Mülheim. . Folgen der Digitalisierung werden in Mülheim ausgeprägter sein als anderswo. Der Wirtschaftsförderer appelliert an Betriebe, aktiv zu werden.
Die Digitalisierung, so die Befürchtung, wird in Mülheim im Vergleich zu umliegenden Städten besonders viele bestehende Arbeitsplätze gefährden. Chef-Wirtschaftsförderer Jürgen Schnitzmeier appelliert daher an heimische Unternehmer, insbesondere an die kleinen und mittelgroßen Betriebe, verstärkt nach Innovationen Ausschau zu halten, die helfen könnten, die Entwicklung abzufedern.

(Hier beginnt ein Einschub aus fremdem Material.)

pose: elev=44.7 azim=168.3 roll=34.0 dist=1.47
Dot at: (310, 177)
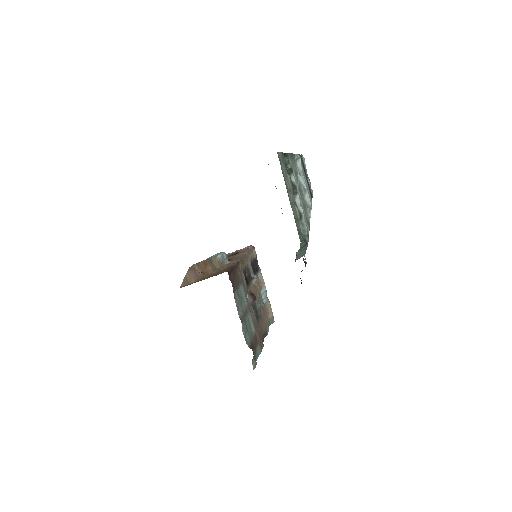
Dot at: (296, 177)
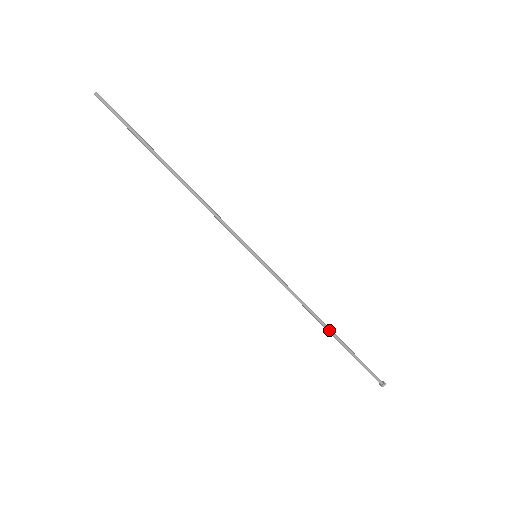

Automatisierung, Robotik, 3D-Druck. . . Die zunehmende Technisierung wird die Arbeitswelt grundlegend ändern. Mit Blick auf eine Studie des Instituts für Arbeitsmarkt- und Berufsforschung (IAB) zur Substituierbarkeit herkömmlicher beruflicher Tätigkeiten durch Computer und Co. sehen die hiesige Arbeitsagentur und die Wirtschaftsförderung eine besondere Herausforderung auf Mülheims Wirtschaftsstandort zukommen.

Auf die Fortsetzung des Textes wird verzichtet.